Тот отреагировал мгновенно.
— Конечно же! Какой ты умница! В самом деле: не драться же! Я согласен на считалочку!
Тагимасад за руку отвёл его к двери, и Петел, несмотря на согласие, слегка упирался и с вожделением оглядывался на желанную мебель.
И вот они стали у двери, и Тагимасад, вытянув кривой волосатый палец, принялся тыкать им то себе в живот, то в грудь коллеги, приговаривая:
— Шёл трамвай девятый номер, а в трамвае кто-то помер…
Тут за дверью послышался топот множества ног. Будто порыв урагана распахнул дверь. В комнату, застревая в дверном проёме, ворвалось более двух десятков человек.
Движения отдельных людей были хаотичны, их вращало, словно щепки в водовороте. Однако, сам поток двигался вполне целенаправленно — к руководящему креслу.
Приятелей оттеснили в сторону. Злоумышленники с изумлением и ужасом наблюдали за движением человеческой массы. Они смотрели на знакомые лица коллег и не узнавали их. Лица незваных гостей были искажены, глаза прикованы к креслу. Толпа производила неистовый водопадный гул. Он складывался из однообразных криков:
— Моё!
— Нет, моё!
— Мне принадлежит!
— Я заслужил!
— Я раньше!
— Нет, я!!!
Словно пчелиный рой, окружили медики кресло. Цепко ухватившись за него, каждый что было сил тянул к себе. Послышался треск. Возгласы усилились. Гул перерос в рёв.

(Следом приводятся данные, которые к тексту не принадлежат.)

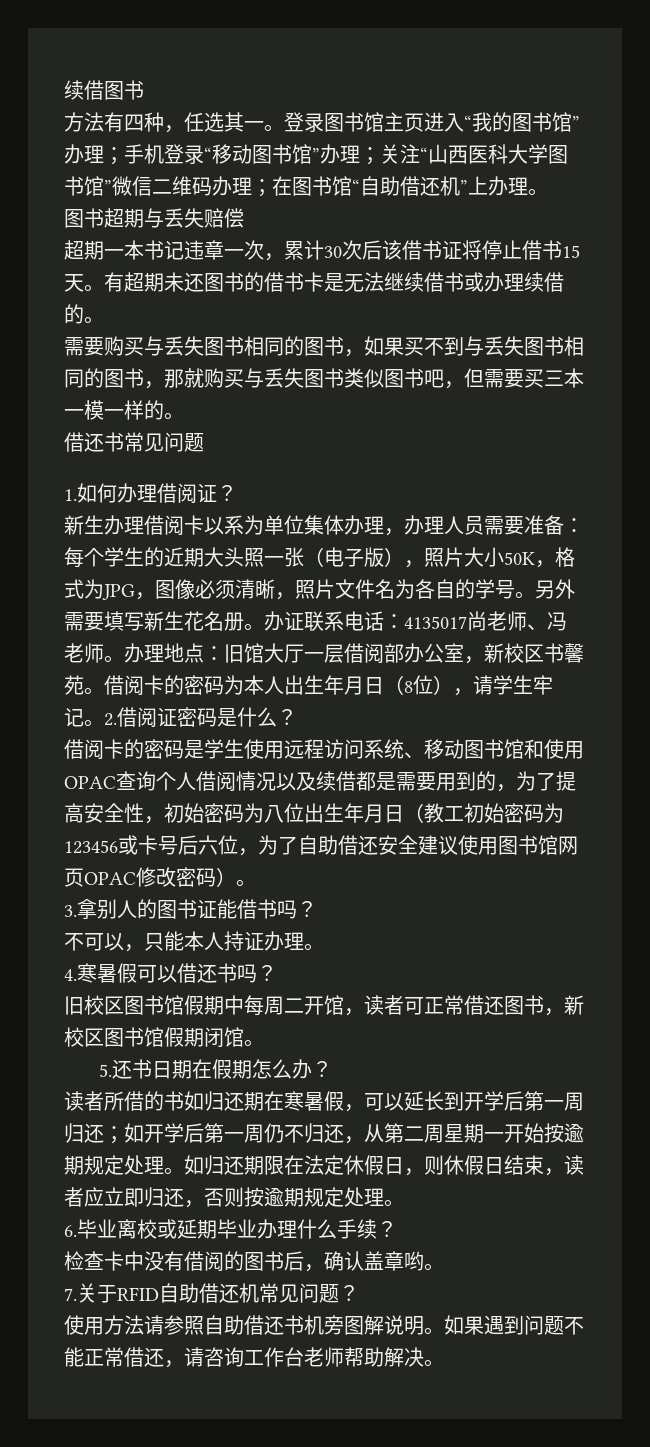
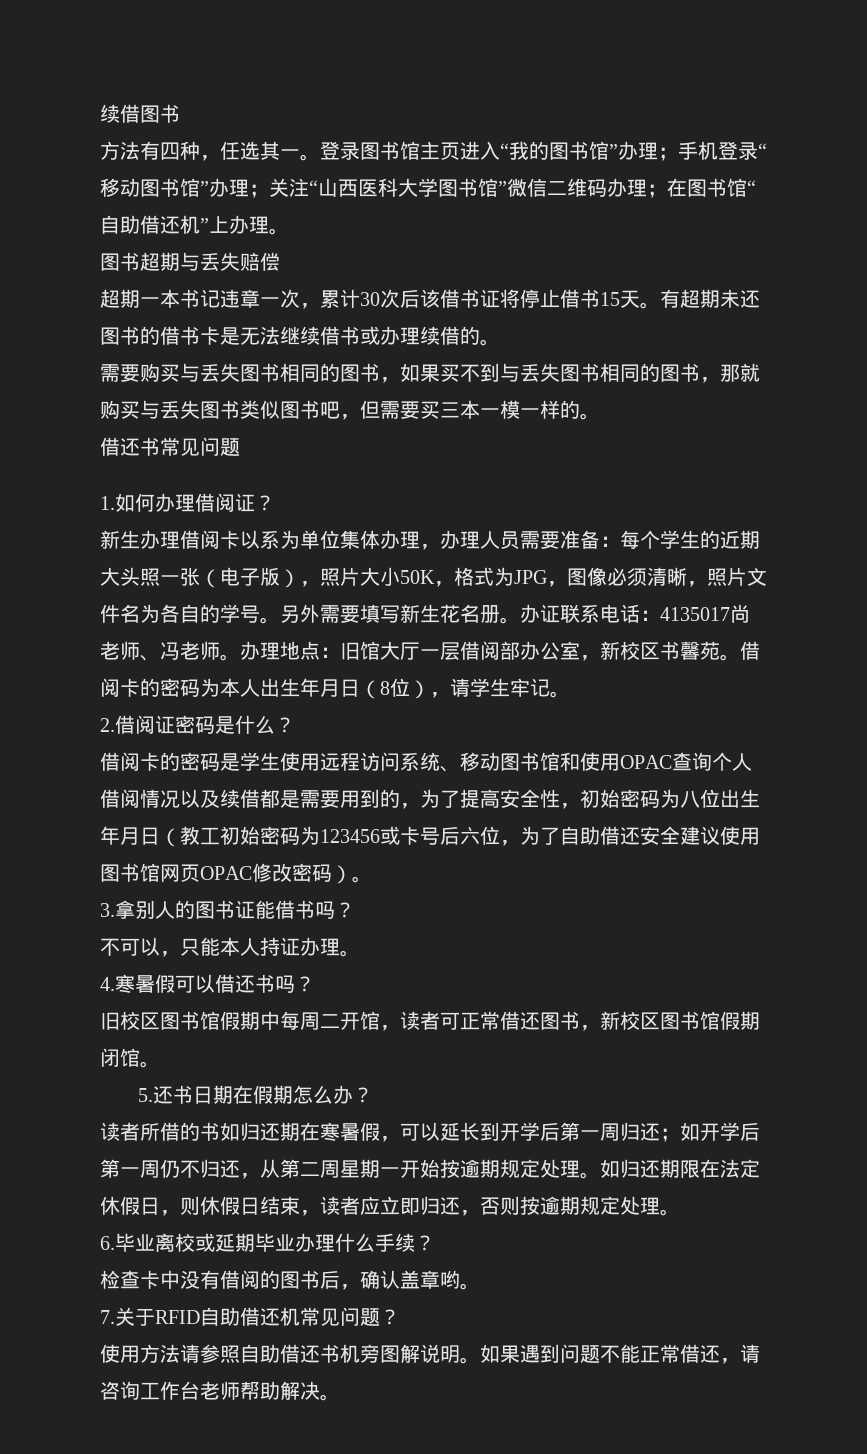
(104, 723) none -> (570, 694) //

Вдруг толпа распалась. Каждый отскочил к стене, безумно поводя глазами и прижимая к груди части уже не существующего кресла — кто ножку, кто подлокотник, а кто и просто кусок обивки.
Грянула тугая тишина. Безумцы с жадностью ощупывали захваченные сокровища. На полу валялись оторванные пуговицы, лоскуты материи. Лица медиков украшали ссадины и кровоточащие царапины. Тагимасад и Петел тупо смотрели на место, где только что находилось их сокровище.